# EXERCISE BRIEF
All of the lines below should be printed again exactly as they are.

# DATA LISTING

------------------------------

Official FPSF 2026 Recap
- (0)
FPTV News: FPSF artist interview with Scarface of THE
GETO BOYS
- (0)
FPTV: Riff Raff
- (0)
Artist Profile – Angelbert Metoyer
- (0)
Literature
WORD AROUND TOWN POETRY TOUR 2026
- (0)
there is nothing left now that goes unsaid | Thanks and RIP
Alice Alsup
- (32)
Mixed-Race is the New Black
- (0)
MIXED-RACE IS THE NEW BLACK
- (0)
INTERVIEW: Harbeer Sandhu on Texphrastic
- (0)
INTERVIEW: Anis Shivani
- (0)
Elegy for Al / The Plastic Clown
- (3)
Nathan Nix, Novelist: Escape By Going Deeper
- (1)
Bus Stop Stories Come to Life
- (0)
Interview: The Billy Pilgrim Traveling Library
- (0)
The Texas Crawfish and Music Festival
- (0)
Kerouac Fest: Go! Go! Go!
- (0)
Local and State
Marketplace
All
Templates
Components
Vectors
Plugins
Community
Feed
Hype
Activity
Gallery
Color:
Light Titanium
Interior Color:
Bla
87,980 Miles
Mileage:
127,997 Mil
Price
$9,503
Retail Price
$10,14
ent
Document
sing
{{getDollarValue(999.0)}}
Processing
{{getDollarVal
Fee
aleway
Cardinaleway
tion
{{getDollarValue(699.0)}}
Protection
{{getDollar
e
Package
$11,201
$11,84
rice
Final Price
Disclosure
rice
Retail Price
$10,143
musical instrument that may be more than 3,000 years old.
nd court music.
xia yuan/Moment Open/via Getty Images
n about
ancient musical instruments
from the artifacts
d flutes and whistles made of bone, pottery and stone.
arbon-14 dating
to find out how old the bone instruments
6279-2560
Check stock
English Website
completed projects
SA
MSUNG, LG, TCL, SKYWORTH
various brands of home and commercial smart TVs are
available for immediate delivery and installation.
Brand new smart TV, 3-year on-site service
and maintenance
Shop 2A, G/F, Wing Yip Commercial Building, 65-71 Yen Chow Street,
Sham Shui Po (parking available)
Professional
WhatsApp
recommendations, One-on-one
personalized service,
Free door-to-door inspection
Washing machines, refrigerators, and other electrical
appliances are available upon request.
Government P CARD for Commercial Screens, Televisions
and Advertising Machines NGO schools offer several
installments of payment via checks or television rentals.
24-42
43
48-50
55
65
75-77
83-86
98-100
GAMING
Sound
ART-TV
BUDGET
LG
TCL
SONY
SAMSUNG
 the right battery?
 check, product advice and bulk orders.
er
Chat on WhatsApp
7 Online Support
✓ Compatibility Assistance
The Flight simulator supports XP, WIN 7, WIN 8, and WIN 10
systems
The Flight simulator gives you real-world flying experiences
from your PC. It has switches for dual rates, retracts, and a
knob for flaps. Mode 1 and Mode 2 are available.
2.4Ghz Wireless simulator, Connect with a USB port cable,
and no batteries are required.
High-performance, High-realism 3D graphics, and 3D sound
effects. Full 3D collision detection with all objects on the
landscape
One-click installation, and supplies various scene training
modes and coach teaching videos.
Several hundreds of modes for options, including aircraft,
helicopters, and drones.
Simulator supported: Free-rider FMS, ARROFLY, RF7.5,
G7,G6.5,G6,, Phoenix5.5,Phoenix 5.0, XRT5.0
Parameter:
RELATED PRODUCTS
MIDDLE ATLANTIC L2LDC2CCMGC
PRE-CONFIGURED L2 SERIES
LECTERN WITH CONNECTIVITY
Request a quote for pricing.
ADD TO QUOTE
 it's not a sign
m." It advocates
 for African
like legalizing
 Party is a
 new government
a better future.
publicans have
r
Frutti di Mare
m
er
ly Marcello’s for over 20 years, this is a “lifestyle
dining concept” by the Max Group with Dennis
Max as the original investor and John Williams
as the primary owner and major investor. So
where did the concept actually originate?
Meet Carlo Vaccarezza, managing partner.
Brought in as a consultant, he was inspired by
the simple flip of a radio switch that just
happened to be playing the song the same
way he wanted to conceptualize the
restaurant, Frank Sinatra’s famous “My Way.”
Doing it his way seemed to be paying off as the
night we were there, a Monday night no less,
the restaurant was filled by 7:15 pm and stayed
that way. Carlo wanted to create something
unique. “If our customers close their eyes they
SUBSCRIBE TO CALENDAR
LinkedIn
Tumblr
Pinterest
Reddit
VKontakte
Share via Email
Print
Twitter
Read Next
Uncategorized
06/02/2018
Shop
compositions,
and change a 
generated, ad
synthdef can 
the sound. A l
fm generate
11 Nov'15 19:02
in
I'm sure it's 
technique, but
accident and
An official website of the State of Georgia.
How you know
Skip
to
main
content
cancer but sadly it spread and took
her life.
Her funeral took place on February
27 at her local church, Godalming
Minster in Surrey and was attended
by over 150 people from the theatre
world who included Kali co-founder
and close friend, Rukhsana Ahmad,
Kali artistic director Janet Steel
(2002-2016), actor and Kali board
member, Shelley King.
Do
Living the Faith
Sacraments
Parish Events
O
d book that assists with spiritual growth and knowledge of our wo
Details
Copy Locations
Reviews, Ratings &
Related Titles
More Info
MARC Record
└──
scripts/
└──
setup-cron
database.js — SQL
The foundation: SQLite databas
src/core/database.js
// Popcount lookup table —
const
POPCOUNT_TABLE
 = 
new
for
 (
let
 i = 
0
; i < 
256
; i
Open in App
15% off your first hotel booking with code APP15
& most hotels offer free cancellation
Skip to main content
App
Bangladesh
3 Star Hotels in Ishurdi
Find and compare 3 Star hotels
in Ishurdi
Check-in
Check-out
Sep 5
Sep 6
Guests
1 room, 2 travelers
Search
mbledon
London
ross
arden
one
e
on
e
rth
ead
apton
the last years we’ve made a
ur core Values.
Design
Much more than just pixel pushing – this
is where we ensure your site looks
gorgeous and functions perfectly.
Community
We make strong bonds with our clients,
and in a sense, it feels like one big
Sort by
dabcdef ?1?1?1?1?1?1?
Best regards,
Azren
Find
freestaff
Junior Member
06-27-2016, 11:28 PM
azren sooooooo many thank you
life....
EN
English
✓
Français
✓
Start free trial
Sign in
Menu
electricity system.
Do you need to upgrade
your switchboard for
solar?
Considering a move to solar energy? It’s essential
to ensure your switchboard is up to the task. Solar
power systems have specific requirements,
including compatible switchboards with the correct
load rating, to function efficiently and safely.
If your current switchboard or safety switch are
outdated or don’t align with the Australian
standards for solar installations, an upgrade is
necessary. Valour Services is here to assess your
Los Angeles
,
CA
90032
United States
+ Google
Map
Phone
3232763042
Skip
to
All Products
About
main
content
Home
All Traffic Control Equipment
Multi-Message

------------------------------

# ANSWER SPACE
Official FPSF 2026 Recap
- (0)
FPTV News: FPSF artist interview with Scarface of THE
GETO BOYS
- (0)
FPTV: Riff Raff
- (0)
Artist Profile – Angelbert Metoyer
- (0)
Literature
WORD AROUND TOWN POETRY TOUR 2026
- (0)
there is nothing left now that goes unsaid | Thanks and RIP
Alice Alsup
- (32)
Mixed-Race is the New Black
- (0)
MIXED-RACE IS THE NEW BLACK
- (0)
INTERVIEW: Harbeer Sandhu on Texphrastic
- (0)
INTERVIEW: Anis Shivani
- (0)
Elegy for Al / The Plastic Clown
- (3)
Nathan Nix, Novelist: Escape By Going Deeper
- (1)
Bus Stop Stories Come to Life
- (0)
Interview: The Billy Pilgrim Traveling Library
- (0)
The Texas Crawfish and Music Festival
- (0)
Kerouac Fest: Go! Go! Go!
- (0)
Local and State
Marketplace
All
Templates
Components
Vectors
Plugins
Community
Feed
Hype
Activity
Gallery
Color:
Light Titanium
Interior Color:
Bla
87,980 Miles
Mileage:
127,997 Mil
Price
$9,503
Retail Price
$10,14
ent
Document
sing
{{getDollarValue(999.0)}}
Processing
{{getDollarVal
Fee
aleway
Cardinaleway
tion
{{getDollarValue(699.0)}}
Protection
{{getDollar
e
Package
$11,201
$11,84
rice
Final Price
Disclosure
rice
Retail Price
$10,143
musical instrument that may be more than 3,000 years old.
nd court music.
xia yuan/Moment Open/via Getty Images
n about
ancient musical instruments
from the artifacts
d flutes and whistles made of bone, pottery and stone.
arbon-14 dating
to find out how old the bone instruments
6279-2560
Check stock
English Website
completed projects
SA
MSUNG, LG, TCL, SKYWORTH
various brands of home and commercial smart TVs are
available for immediate delivery and installation.
Brand new smart TV, 3-year on-site service
and maintenance
Shop 2A, G/F, Wing Yip Commercial Building, 65-71 Yen Chow Street,
Sham Shui Po (parking available)
Professional
WhatsApp
recommendations, One-on-one
personalized service,
Free door-to-door inspection
Washing machines, refrigerators, and other electrical
appliances are available upon request.
Government P CARD for Commercial Screens, Televisions
and Advertising Machines NGO schools offer several
installments of payment via checks or television rentals.
24-42
43
48-50
55
65
75-77
83-86
98-100
GAMING
Sound
ART-TV
BUDGET
LG
TCL
SONY
SAMSUNG
 the right battery?
 check, product advice and bulk orders.
er
Chat on WhatsApp
7 Online Support
✓ Compatibility Assistance
The Flight simulator supports XP, WIN 7, WIN 8, and WIN 10
systems
The Flight simulator gives you real-world flying experiences
from your PC. It has switches for dual rates, retracts, and a
knob for flaps. Mode 1 and Mode 2 are available.
2.4Ghz Wireless simulator, Connect with a USB port cable,
and no batteries are required.
High-performance, High-realism 3D graphics, and 3D sound
effects. Full 3D collision detection with all objects on the
landscape
One-click installation, and supplies various scene training
modes and coach teaching videos.
Several hundreds of modes for options, including aircraft,
helicopters, and drones.
Simulator supported: Free-rider FMS, ARROFLY, RF7.5,
G7,G6.5,G6,, Phoenix5.5,Phoenix 5.0, XRT5.0
Parameter:
RELATED PRODUCTS
MIDDLE ATLANTIC L2LDC2CCMGC
PRE-CONFIGURED L2 SERIES
LECTERN WITH CONNECTIVITY
Request a quote for pricing.
ADD TO QUOTE
 it's not a sign
m." It advocates
 for African
like legalizing
 Party is a
 new government
a better future.
publicans have
r
Frutti di Mare
m
er
ly Marcello’s for over 20 years, this is a “lifestyle
dining concept” by the Max Group with Dennis
Max as the original investor and John Williams
as the primary owner and major investor. So
where did the concept actually originate?
Meet Carlo Vaccarezza, managing partner.
Brought in as a consultant, he was inspired by
the simple flip of a radio switch that just
happened to be playing the song the same
way he wanted to conceptualize the
restaurant, Frank Sinatra’s famous “My Way.”
Doing it his way seemed to be paying off as the
night we were there, a Monday night no less,
the restaurant was filled by 7:15 pm and stayed
that way. Carlo wanted to create something
unique. “If our customers close their eyes they
SUBSCRIBE TO CALENDAR
LinkedIn
Tumblr
Pinterest
Reddit
VKontakte
Share via Email
Print
Twitter
Read Next
Uncategorized
06/02/2018
Shop
compositions,
and change a 
generated, ad
synthdef can 
the sound. A l
fm generate
11 Nov'15 19:02
in
I'm sure it's 
technique, but
accident and
An official website of the State of Georgia.
How you know
Skip
to
main
content
cancer but sadly it spread and took
her life.
Her funeral took place on February
27 at her local church, Godalming
Minster in Surrey and was attended
by over 150 people from the theatre
world who included Kali co-founder
and close friend, Rukhsana Ahmad,
Kali artistic director Janet Steel
(2002-2016), actor and Kali board
member, Shelley King.
Do
Living the Faith
Sacraments
Parish Events
O
d book that assists with spiritual growth and knowledge of our wo
Details
Copy Locations
Reviews, Ratings &
Related Titles
More Info
MARC Record
└──
scripts/
└──
setup-cron
database.js — SQL
The foundation: SQLite databas
src/core/database.js
// Popcount lookup table —
const
POPCOUNT_TABLE
 = 
new
for
 (
let
 i = 
0
; i < 
256
; i
Open in App
15% off your first hotel booking with code APP15
& most hotels offer free cancellation
Skip to main content
App
Bangladesh
3 Star Hotels in Ishurdi
Find and compare 3 Star hotels
in Ishurdi
Check-in
Check-out
Sep 5
Sep 6
Guests
1 room, 2 travelers
Search
mbledon
London
ross
arden
one
e
on
e
rth
ead
apton
the last years we’ve made a
ur core Values.
Design
Much more than just pixel pushing – this
is where we ensure your site looks
gorgeous and functions perfectly.
Community
We make strong bonds with our clients,
and in a sense, it feels like one big
Sort by
dabcdef ?1?1?1?1?1?1?
Best regards,
Azren
Find
freestaff
Junior Member
06-27-2016, 11:28 PM
azren sooooooo many thank you
life....
EN
English
✓
Français
✓
Start free trial
Sign in
Menu
electricity system.
Do you need to upgrade
your switchboard for
solar?
Considering a move to solar energy? It’s essential
to ensure your switchboard is up to the task. Solar
power systems have specific requirements,
including compatible switchboards with the correct
load rating, to function efficiently and safely.
If your current switchboard or safety switch are
outdated or don’t align with the Australian
standards for solar installations, an upgrade is
necessary. Valour Services is here to assess your
Los Angeles
,
CA
90032
United States
+ Google
Map
Phone
3232763042
Skip
to
All Products
About
main
content
Home
All Traffic Control Equipment
Multi-Message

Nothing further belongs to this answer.